Вернувшись в Москву, Голубев выяснил, что поезд-призрак ему не померещился. Он видел так называемый СВЛ – скоростной вагон-лабораторию, созданную в 1970-м на том самом Калининском вагоностроительном заводе, где теперь ни один сотрудник управления не мог растолковать, что за странная штука ржавеет у них на дальних путях. В начале семидесятых СВЛ, снабженную турбореактивным двигателем от самолета ЯК-40, испытывали на участке дороги Новомосковск-Днепродзержинск. Достигли скорости почти 250 километров в час, после чего по необъяснимым причинам бросили техническое чудо на задворках завода-производителя.
Сверхскоростные поезда заворожили Голубева, завладели его воображением. Ему казалось, что сверхскорость прямо на земле, в гуще обычной медлительной жизни, гораздо ярче нарушает порядок вещей, чем гражданская авиация и даже полеты в космос. Сверхскоростной поезд представлялся ему ниткой, резко выдернутой из ткани мироздания. Голубев думал о том, что поезд-«пуля» сродни высокому безумию, потому что управлять им при помощи человеческого разума не представляется возможным. Конечно, собственно поезд может быть управляем электронным автопилотом. Но какой компьютер способен контролировать все передвижения наземных объектов, для которых траектория «пули» – всего лишь рельсы да шпалы, повседневная материальность, привычная часть освоенного пейзажа?
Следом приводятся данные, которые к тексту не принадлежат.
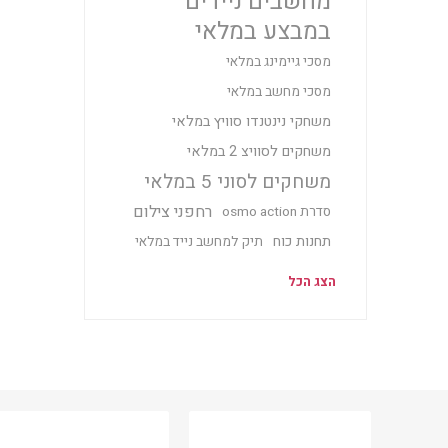
מחשבים ניידים
במבצע במלאי
מסכי גיימינג במלאי
מסכי מחשב במלאי
משחקי נינטנדו סוויץ במלאי
משחקים לסוויצ 2 במלאי
משחקים לסוני 5 במלאי
רחפני צילום
סדרת osmo action
תחנות כוח
תיק למחשב נייד במלאי
הצג הכל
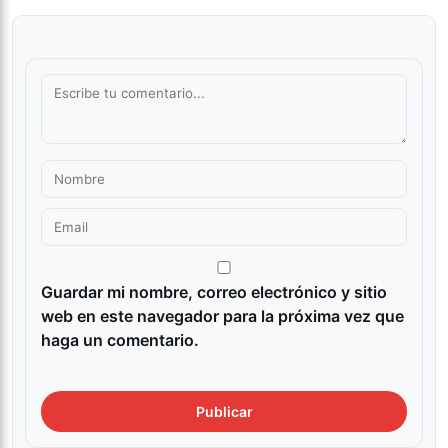
Guardar mi nombre, correo electrónico y sitio
web en este navegador para la próxima vez que
haga un comentario.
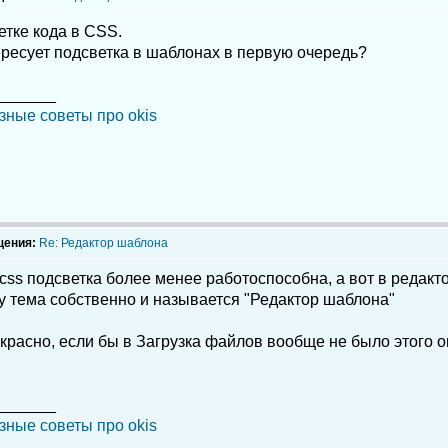
етке кода в CSS.
ересует подсветка в шаблонах в первую очередь?
_______
зные советы про okis
щения:
Re: Редактор шаблона
css подсветка более менее работоспособна, а вот в редак
у тема собственно и называется "Редактор шаблона"
расно, если бы в Загрузка файлов вообще не было этого ог
_______
зные советы про okis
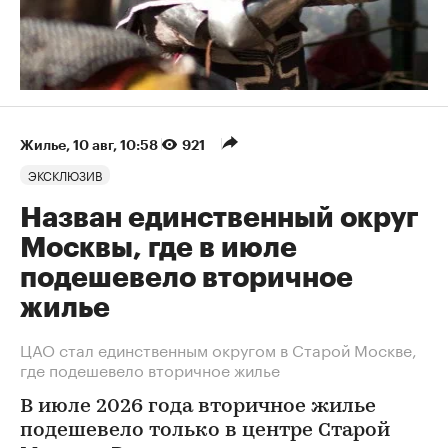
Жилье
⁠,
10 авг, 10:58
921
ЭКСКЛЮЗИВ
Назван единственный округ
Москвы, где в июле
подешевело вторичное
жилье
ЦАО стал единственным округом в Старой Москве,
где подешевело вторичное жилье
В июле 2026 года вторичное жилье
подешевело только в центре Старой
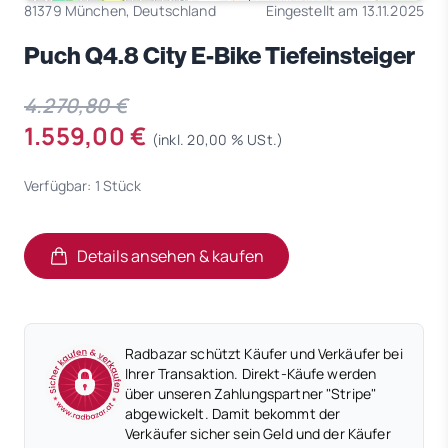
81379 München, Deutschland
Eingestellt am 13.11.2025
Puch Q4.8 City E-Bike Tiefeinsteiger
4.270,80 €
1.559,00 €
(inkl. 20,00 % USt.)
Verfügbar: 1 Stück
Details ansehen & kaufen
(öffnet in neuem Tab)
(öffnet in neuem Tab)
Radbazar schützt Käufer und Verkäufer bei
Ihrer Transaktion. Direkt-Käufe werden
über unseren Zahlungspartner "Stripe"
abgewickelt. Damit bekommt der
Verkäufer sicher sein Geld und der Käufer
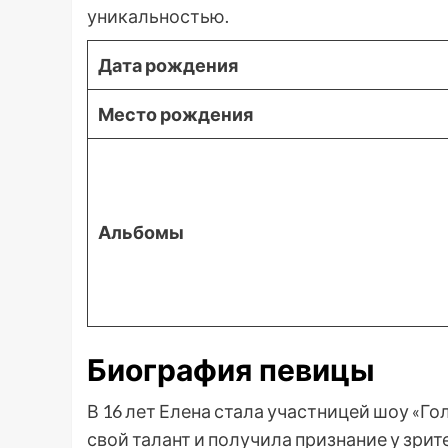
уникальностью.
Дата рождения
Место рождения
Альбомы
Биография певицы
В 16 лет Елена стала участницей шоу «Гол
свой талант и получила признание у зри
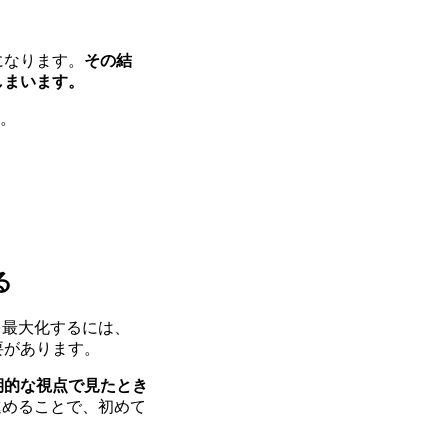
になります。
その結
しまいます。
す。
る
を最大化するには、
要があります。
期的な視点で見たとき
進めることで、初めて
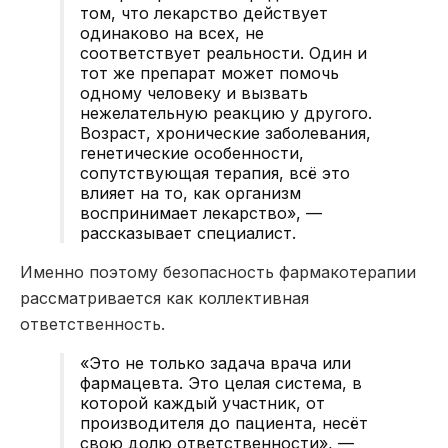
том, что лекарство действует
одинаково на всех, не
соответствует реальности. Один и
тот же препарат может помочь
одному человеку и вызвать
нежелательную реакцию у другого.
Возраст, хронические заболевания,
генетические особенности,
сопутствующая терапия, всё это
влияет на то, как организм
воспринимает лекарство», —
рассказывает специалист.
Именно поэтому безопасность фармакотерапии
рассматривается как коллективная
ответственность.
«Это не только задача врача или
фармацевта. Это целая система, в
которой каждый участник, от
производителя до пациента, несёт
свою долю ответственности», —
Голубеву почему-то очень нравилась лихая история испытаний турбореактивного локомотива в Восточном Огайо в 1966-м. Пилот Дон Уэтцель после вспоминал, что локомотив, как живой, все время пытался набрать скорость выше допустимой – при том, что несся с раздирающим ревом по самым обыкновенным железнодорожным путям. Чтобы предотвратить вполне вероятную катастрофу, в воздух подняли самолет – тихоходный винтовой, едва поспевавший за своевольным локомотивом, похожим сверху на спичку, чиркающую по коробку. Вдруг с самолета на рельсах заметили нечто постороннее. Что именно – разглядеть не удавалось. Через несколько секунд – вероятно, стоивших Дону Уэтцлю нескольких лет жизни – под колесами раздался треск, брызнула щепа. Оказалось, что дети положили на рельсы, для собственного развлечения, кусок фанеры. Счастье, что не притащили что-нибудь покрепче и потяжелей.